Fazendo uso da “interseccionalidade” para sua reflexão, a autora destaca que é essencial entender como várias situações de opressão recaem sobre o mesmo sujeito. Principalmente quando se trata de mulheres em territórios de exploração capitalista. E pergunta: por que não incluir também a natureza como sujeito desse processo?

Não se pode falar das chamadas “Soluções Baseadas na Natureza” (SBN) sem relacioná-las à economia verde, tampouco falar desta sem abordar o capitalismo e suas novas – e velhas – formas de acumulação, associadas ao colonialismo, ao racismo e ao patriarcado, pilares sem os quais ele não poderia funcionar.

Então, é preciso perguntar: o que há de racista, colonial e patriarcal em propostas como as SBN? E para responder, podemos fazer uso de uma ferramenta de análise poderosa, como a interseccionalidade.

Como conceito, a interseccionalidade foi definida pela primeira vez em 1989, por Kimberlé Crenshaw, uma mulher afrodescendente nascida nos Estados Unidos, e surgiu como uma ferramenta para entender como diferentes formas de segregação ou múltiplas formas de opressão se juntam – ou se cruzam – no mesmo sujeito.

Essa visão permite compreender situações como as das mulheres afrodescendentes ou indígenas, duplamente oprimidas, pois nelas se cruzam questões raciais, étnicas e de gênero e, em muitas ocasiões, também questões de classe, nacionalidade, estrutura corporal, idade. É uma conjunção de situações de opressão complexas que recaem sobre os mesmos sujeitos.

Essa abordagem baseada na interseccionalidade nos permite entender, por exemplo, por que morrem mais mulheres em desastres climáticos? Por que há mais mulheres do que homens com câncer nas zonas petrolíferas? Por que mais pessoas pobres estão morrendo da Covid-19? Por que as Soluções Baseadas na Natureza são implementadas principalmente nos países do Sul global?
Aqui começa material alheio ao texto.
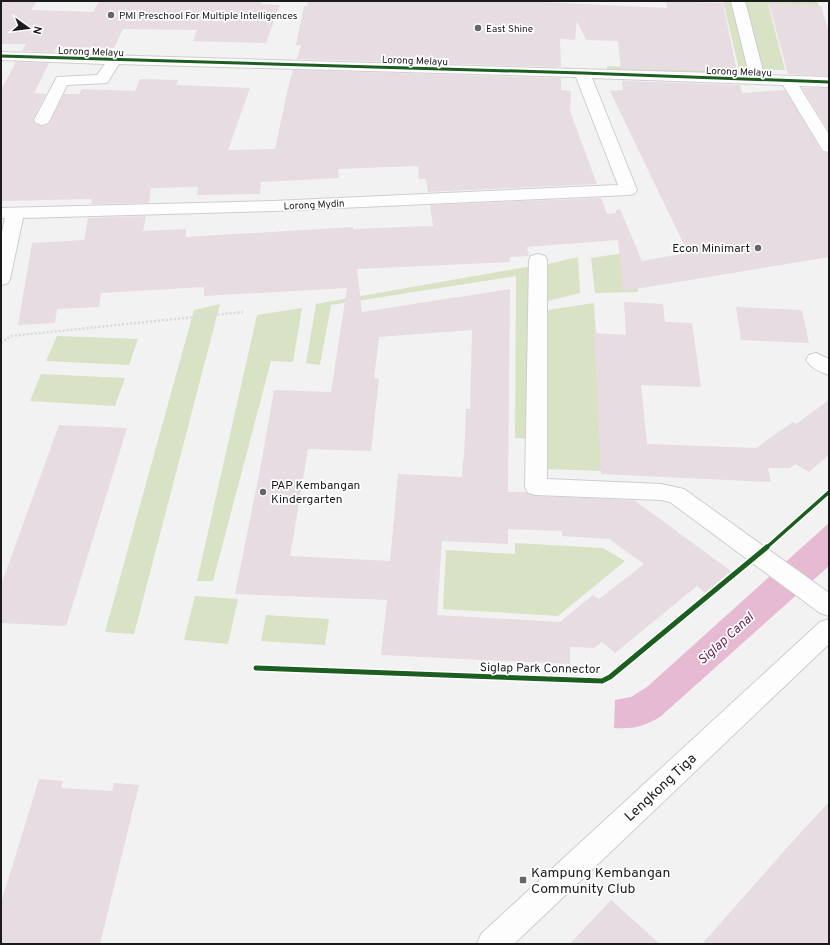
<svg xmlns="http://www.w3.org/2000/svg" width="830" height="945" font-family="Overpass,sans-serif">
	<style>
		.green { fill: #d8e2c5 }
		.water { fill: #e5bad2 }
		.building { fill: #e6dce1; fill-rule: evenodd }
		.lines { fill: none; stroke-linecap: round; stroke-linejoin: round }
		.minor-casing { stroke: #cfcece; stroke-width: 2 }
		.path-far1 { stroke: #dbdada; stroke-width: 2.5; stroke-dasharray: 2 2; stroke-linecap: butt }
		.path { stroke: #dbdada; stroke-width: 3; stroke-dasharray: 2.5 2.5; stroke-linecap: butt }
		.minor { fill: #fdfdfd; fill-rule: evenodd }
		.cycleway-far2-casing { stroke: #fff; stroke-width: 5 }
		.cycleway-far1-casing { stroke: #fff; stroke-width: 6 }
		.cycleway-casing { stroke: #fff; stroke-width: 8 }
		.cycleway-far2 { stroke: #1b5e20; stroke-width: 3 }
		.cycleway-far1 { stroke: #1b5e20; stroke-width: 3.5 }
		.cycleway { stroke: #1b5e20; stroke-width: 5 }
		.poi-dot { fill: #676666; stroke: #fff; stroke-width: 1.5 }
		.labels { text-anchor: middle; stroke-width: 3.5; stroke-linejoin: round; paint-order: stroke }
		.far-poi-label { font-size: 10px; fill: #1c1b1b; stroke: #fff; text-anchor: start }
		.far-street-label { font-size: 10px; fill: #1c1b1b; stroke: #fff }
		.poi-label { font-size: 12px; fill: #1c1b1b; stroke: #fff; text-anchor: end }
		.street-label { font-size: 12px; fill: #1c1b1b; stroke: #fff }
		.water-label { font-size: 13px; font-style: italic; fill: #682250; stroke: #fff }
		.near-street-label { font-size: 14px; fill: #1c1b1b; stroke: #fff }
		.near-poi-label { font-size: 14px; fill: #1c1b1b; stroke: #fff; text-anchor: start }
	</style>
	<rect width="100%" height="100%" fill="#f3f2f2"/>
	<g class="green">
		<polygon points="723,1 817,1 819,6 768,4 785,70 739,69"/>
		<polygon points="607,66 749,71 750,76 607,71"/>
		<polygon points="631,252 638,292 595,293 591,258"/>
		<polygon points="578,257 580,293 548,301 548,264"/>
		<polygon points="532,266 530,439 515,438 516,276 331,305 320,365 306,363 316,304"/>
		<polygon points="594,303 604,471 545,469 548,310"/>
		<polygon points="220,304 134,634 105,632 194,310"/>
		<polygon points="302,308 293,362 271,361 213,581 197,581 257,315"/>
		<polygon points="57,336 138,339 129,365 46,361"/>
		<polygon points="41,374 125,378 115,406 30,401"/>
		<polygon points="515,543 603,548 625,561 558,616 443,609 446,550 515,554"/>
		<polygon points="195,596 238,599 228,644 184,640"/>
		<polygon points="266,615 329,619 325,645 261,641"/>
	</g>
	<path class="water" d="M829 523V566L660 717C643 727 633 729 614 728L615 700 631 697 647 687Z"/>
	<g class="building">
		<polygon points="1,1 37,1 31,10 93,12 99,1 262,1 261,4 280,5 266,43 193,41 197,30 123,29 114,48 57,47 54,52 22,51 26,44 1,44"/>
		<polygon points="308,1 445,2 445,1 541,1 541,2 667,8 666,1 723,3 737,72 621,69 618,41 586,40 577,21 575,40 560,39 561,67 297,59 301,45 296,45 304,6 307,6"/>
		<polygon points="769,4 821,6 829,32 829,76 788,74"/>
		<polygon points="16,62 49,63 34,93 46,94 33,119 35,124 42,126 49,124 64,94 79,94 82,89 135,91 140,79 178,80 176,85 250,88 228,150 275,149 288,88 293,70 561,78 561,90 571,91 570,111 597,184 428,192 426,179 419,179 418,166 338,169 339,178 261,182 260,194 197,195 198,187 151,188 149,203 91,204 92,199 1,201 1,90"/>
		<path d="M622 81 740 85 742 93 785 90 822 152 829 153V257L623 291 618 240 527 247 529 256 510 257V262L357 269 362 312 510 289 508 492H526L528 494 536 496 634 500 731 571 705 593 697 586 615 653 602 642 594 648 570 647V664L381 655 387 600 235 594 262 459 274 390 331 392 347 288 204 296V287L101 293 99 307 57 309 55 323 18 325 32 243 84 240 88 218 146 216 143 231 186 229V237L353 227V229L433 226 430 205 601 198 607 214 616 213V210L620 209 642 261 688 253 610 91 623 90ZM472 330 470 409H466L464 459H463L462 477 398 474 390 561 290 556 308 449 371 451 379 379 374 378 379 337ZM508 529 562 531V536L609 539 644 564 599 599 593 595 560 622 437 615 442 541 508 544Z"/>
		<polygon points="802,88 829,88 829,131"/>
		<polygon points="624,302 663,304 665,322 692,323 701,387 641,385 647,444 756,448 793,422 796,424 829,400 829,455 809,472 795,464 790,468 768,468 771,482 601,474 594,333 626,335"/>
		<polygon points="736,307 802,310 809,343 741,340"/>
		<polygon points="59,425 127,428 66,626 1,623 1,585"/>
		<polygon points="39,779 63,781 61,788 112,791 114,783 139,785 100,944 1,944 1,903"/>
		<polygon points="829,802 829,944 702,944 792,842"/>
		<polygon points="611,900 660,944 570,944"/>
	</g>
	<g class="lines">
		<defs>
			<g id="minor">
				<polygon points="731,1 745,1 764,75 829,77 829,87 799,86 829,134 829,152 823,151 783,85 592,78 637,190 634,194 628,195 274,211 23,218 10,279 8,283 1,285 1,237 5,218 1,218 1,208 274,201 618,185 576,77 119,64 107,83 67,85 50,120 48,123 42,125 36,123 34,120 57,77 97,75 105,64 1,60 1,52 749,74"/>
				<polygon points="538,254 545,256 547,260 547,479 661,484 684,489 829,593 829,616 820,613 670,502 661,500 536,495 528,493 525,487 529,260 531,256"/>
				<path d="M816 353 829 359V375C820 372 811 368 806 360L809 355Z"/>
				<polygon points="829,619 829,644 514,944 477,944 481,934 820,622"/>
			</g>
		</defs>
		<use href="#minor" class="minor-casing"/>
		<polyline class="path-far1" points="1,343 11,336 243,312"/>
		<polyline class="path" points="256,668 602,681 610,677"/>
		<use href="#minor" class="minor"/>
		<defs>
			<polyline id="cycleway-far2" points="1,56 582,73 829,82"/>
			<polyline id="cycleway-far1" points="766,548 829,492"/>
			<polyline id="cycleway" points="256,668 602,681 610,677 767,547"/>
		</defs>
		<use href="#cycleway-far2" class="cycleway-far2-casing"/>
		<use href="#cycleway-far1" class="cycleway-far1-casing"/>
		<use href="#cycleway" class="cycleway-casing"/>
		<use href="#cycleway-far2" class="cycleway-far2"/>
		<use href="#cycleway-far1" class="cycleway-far1"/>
		<use href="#cycleway" class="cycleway"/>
	</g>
	<g class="poi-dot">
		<circle cx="111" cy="15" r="4"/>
		<circle cx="478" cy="28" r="4"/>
		<circle cx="758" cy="248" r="4"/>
		<circle cx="263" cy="492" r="4"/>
		<rect x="519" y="876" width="8" height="8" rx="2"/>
	</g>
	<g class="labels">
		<g class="far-poi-label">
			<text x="119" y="19">PMI Preschool For Multiple Intelligences</text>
			<text x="486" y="32">East Shine</text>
		</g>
		<g class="far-street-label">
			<text transform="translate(91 51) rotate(2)" y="4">Lorong Melayu</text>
			<text transform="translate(415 60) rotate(2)" y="4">Lorong Melayu</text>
			<text transform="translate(739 71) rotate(2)" y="4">Lorong Melayu</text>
			<text transform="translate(314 204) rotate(-3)" y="4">Lorong Mydin</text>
		</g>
		<g class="poi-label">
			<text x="750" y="252">Econ Minimart</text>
			<text x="271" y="489" text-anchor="start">PAP Kembangan<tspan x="271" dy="14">Kindergarten</tspan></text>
		</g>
		<g class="street-label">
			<text transform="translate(540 668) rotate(1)" y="4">Siglap Park Connector</text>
		</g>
		<g class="water-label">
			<text transform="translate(725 638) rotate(-42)" y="5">Siglap Canal</text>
		</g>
		<g class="near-street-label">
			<text transform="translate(660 787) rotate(-43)" y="5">Lengkong Tiga</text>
		</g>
		<g class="near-poi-label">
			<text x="531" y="877">Kampung Kembangan<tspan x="531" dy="16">Community Club</tspan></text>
		</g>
	</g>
	<rect width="830" height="945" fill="none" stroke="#1c1b1b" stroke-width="4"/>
	<g transform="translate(28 28) rotate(104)" stroke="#ffffff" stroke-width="3" paint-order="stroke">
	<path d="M0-3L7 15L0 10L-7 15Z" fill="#1c1b1b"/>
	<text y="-6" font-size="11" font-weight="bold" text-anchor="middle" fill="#1c1b1b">N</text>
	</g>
</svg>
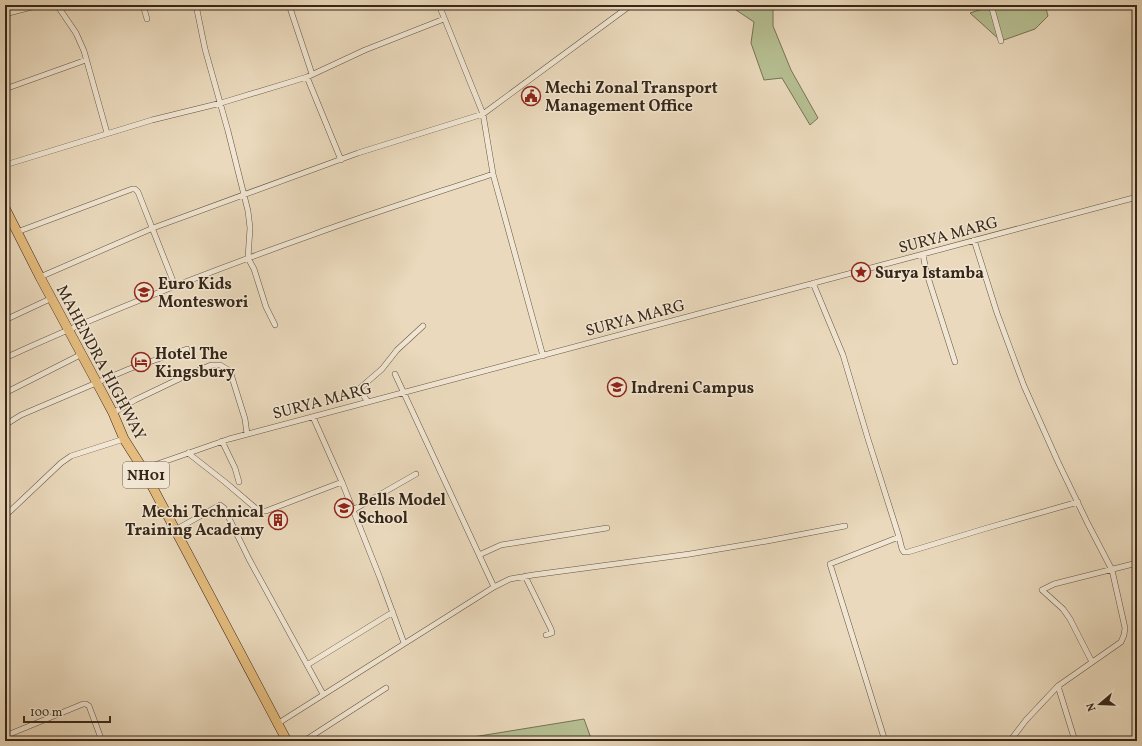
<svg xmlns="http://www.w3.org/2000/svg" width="1142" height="746" font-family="Vollkorn,serif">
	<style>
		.green { fill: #b6bf92; stroke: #767355 }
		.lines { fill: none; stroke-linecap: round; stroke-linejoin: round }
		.street-casing { stroke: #645441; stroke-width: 6 }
		.highway-casing { stroke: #372718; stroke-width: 10 }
		.street { stroke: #f1e6d3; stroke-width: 5 }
		.highway { stroke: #e5bc7e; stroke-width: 9 }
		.labels { text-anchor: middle; stroke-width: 3; stroke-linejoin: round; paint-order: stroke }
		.shield { fill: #f1e6d3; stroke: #6f6050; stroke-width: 1 }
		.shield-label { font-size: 15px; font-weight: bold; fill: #372718 }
		.poi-label { font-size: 16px; font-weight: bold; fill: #372718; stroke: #f1e6d3; text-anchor: start }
		.street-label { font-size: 16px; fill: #372718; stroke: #f1e6d3 }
	</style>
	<rect width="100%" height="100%" fill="#ead9bc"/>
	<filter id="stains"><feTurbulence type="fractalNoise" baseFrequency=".005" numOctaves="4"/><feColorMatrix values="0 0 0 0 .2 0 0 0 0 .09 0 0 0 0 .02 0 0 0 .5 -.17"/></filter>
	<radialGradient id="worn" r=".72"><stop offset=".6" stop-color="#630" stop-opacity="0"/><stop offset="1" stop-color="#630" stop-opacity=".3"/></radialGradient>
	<path class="green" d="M 734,5 L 773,5 L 773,26 L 791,70 L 818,118 L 810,125 L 782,78 L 764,80 L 751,43 L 754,22 L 736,10 Z
		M 995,5 L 1045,5 L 1048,16 L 1035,29 L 1001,41 L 970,13 Z
		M 584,719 L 592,741 L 470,741 L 473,737 Z"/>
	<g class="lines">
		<g class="street-casing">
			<path id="street" d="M 57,5 L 76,33 L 84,51 L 107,133
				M 143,5 L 147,19
				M 196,5 L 205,49 L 228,131 L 248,211 L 250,228 L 248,258 L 254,269 L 266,307 L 275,325
				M 289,5 L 312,74
				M 439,5 L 483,114 L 493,174 L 543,356
				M 991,5 L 1001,41
				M 5,14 L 39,5
				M 307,77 L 341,160
				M 5,89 L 86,60
				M 5,165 L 152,120 L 221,103 L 307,77 L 365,50 L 444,19
				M 17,232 L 132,189 L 135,189 L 138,192 L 175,286
				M 974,240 L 997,313 L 1024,386 L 1058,462 L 1088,524 L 1112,570 L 1125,628 L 1124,635 L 1121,642 L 1058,686 L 1026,720 L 1010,741
				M 923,254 L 926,271 L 955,362
				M 40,277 L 153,228 L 358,153 L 483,114 L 631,5
				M 813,283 L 843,355 L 868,439 L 899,537 L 902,549 L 904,552 L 908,552 L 987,528 L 1078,502
				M 5,320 L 52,298
				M 5,358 C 105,312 208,272 312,235 C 372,213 433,194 493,174
				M 395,374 L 494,587
				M 5,393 L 82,354
				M 368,402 L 359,389 L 382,369 L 397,350 L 423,326
				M 113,413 L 135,400 L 181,378 L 211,365 L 220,365 L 230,371 L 245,419 L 247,434
				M 313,417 L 342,482 L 380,578 L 404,643
				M 5,425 L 21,415 L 129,369 L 187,349
				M 222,441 L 235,468 L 239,482
				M 188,453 L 225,482 L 259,511 L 266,511 L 342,482
				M 143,469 L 229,439 L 1137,197
				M 353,510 L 416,474
				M 5,516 L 61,463 L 71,456 L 124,439
				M 175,530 L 220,505 L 224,508 L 249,559 L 323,694
				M 479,555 L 501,545 L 607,528
				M 525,576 L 551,629 L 552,633 L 546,635
				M 1092,662 L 1070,619 L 1063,609 L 1042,590 L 1054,584 L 1137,563
				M 307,665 L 393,612
				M 1058,686 L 1075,741
				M 277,724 L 494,587 L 510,579 L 533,575 L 690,554 L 767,541 L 845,526
				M 5,736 L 83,704 L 86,704 L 89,706 L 102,741
				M 304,741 L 386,688
				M 885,741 L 830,564 L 899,537"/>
		</g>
		<g class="highway-casing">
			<path id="highway" d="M 5,208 L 40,277 L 97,383 L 113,413 L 124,439 L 143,469 L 287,741"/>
		</g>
		<use href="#street" class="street"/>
		<use href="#highway" class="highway"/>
	</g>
	<defs>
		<g id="civic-ring" transform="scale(1)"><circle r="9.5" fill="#f1e6d3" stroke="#8f2418" stroke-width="1.5"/><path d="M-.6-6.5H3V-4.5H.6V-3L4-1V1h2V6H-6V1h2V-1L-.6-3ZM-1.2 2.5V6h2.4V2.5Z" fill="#8f2418"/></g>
		<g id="sight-ring" transform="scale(1)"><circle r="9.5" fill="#f1e6d3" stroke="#8f2418" stroke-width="1.5"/><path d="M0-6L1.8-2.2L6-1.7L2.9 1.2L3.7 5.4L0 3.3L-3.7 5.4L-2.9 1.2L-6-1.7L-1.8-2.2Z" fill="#8f2418"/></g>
		<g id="school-ring" transform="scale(1)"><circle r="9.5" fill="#f1e6d3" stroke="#8f2418" stroke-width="1.5"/><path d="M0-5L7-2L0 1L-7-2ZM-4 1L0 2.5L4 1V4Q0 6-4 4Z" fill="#8f2418"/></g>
		<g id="hotel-ring" transform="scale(1)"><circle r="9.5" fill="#f1e6d3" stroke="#8f2418" stroke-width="1.5"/><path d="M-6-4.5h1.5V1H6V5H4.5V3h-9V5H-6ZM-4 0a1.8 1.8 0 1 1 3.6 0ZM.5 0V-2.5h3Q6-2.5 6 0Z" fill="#8f2418"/></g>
		<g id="university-ring" transform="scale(1)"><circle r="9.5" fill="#f1e6d3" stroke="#8f2418" stroke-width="1.5"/><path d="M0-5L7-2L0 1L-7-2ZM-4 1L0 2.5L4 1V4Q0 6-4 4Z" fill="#8f2418"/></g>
		<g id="building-ring" transform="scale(1)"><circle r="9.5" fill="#f1e6d3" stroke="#8f2418" stroke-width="1.5"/><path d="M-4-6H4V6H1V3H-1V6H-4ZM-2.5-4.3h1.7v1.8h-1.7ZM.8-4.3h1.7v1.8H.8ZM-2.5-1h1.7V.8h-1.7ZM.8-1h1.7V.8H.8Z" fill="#8f2418"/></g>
	</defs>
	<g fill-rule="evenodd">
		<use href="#civic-ring" x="531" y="96"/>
		<use href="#sight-ring" x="861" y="272"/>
		<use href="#school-ring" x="144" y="292"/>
		<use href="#hotel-ring" x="141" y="362"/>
		<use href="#university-ring" x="617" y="387"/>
		<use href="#school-ring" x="344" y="508"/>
		<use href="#building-ring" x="278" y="520"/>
	</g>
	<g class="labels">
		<rect class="shield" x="123" y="462" width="46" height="26" rx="3"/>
		<g class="shield-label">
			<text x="146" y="480">NH01</text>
		</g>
		<g class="poi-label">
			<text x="545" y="93">Mechi Zonal Transport<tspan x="545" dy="18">Management Office</tspan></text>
			<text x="875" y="278">Surya Istamba</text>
			<text x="158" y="289">Euro Kids<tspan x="158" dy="18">Monteswori</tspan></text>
			<text x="155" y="359">Hotel The<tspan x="155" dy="18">Kingsbury</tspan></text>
			<text x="631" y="393">Indreni Campus</text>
			<text x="358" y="505">Bells Model<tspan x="358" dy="18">School</tspan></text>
			<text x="264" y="517" text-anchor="end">Mechi Technical<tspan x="264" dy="18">Training Academy</tspan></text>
		</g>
		<g class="street-label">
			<text transform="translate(948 234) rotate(-15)" y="6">SURYA MARG</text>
			<text transform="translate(635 317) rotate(-15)" y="6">SURYA MARG</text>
			<text transform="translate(102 362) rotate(62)" y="6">MAHENDRA HIGHWAY</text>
			<text transform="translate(322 400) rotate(-15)" y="6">SURYA MARG</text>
		</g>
	</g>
	<rect width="1142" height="746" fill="none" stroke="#ead9bc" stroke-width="20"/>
	<rect x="6" y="6" width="1130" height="734" fill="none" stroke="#372718" stroke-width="2"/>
	<rect x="10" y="10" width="1122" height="726" fill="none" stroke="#372718"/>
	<g transform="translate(1100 704) rotate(251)" stroke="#f1e6d3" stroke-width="3" paint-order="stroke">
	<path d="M0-3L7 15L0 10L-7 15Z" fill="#372718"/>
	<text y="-6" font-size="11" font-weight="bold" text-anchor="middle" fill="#372718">N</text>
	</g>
	<path d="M24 716v6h86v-6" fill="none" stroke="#372718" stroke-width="2"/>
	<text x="30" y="716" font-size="12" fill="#372718" stroke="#f1e6d3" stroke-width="3" paint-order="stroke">100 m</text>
	<rect width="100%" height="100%" filter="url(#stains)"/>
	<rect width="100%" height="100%" fill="url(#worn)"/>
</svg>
As respostas não estão no campo da genética, nem são ecossistêmicas; elas recaem em questões de raça, gênero e classe.

Por exemplo, quem mais cuida de doentes, idosos e crianças são as mulheres. Se houver uma enchente ou um furacão, as mulheres não poderão escapar, pois estarão realizando tarefas de cuidado. Em vários lugares, são poucas as que sabem ler, e muitas vezes, os anúncios de possíveis desastres são feitos em locais públicos, aonde elas não têm acesso, ou elas simplesmente não ficam sabendo da informação escrita. Também sabemos que um dos problemas do aquecimento global é o aumento das doenças, razão pela qual cada vez mais as mulheres fazem o trabalho de cuidado. Além disso, com cada vez mais escassez e concentração das fontes de água nas mãos de poucos, as mulheres têm que se esforçar mais para trazê-la a suas casas ou obter lenha para cozinhar em lugares cada vez mais distantes.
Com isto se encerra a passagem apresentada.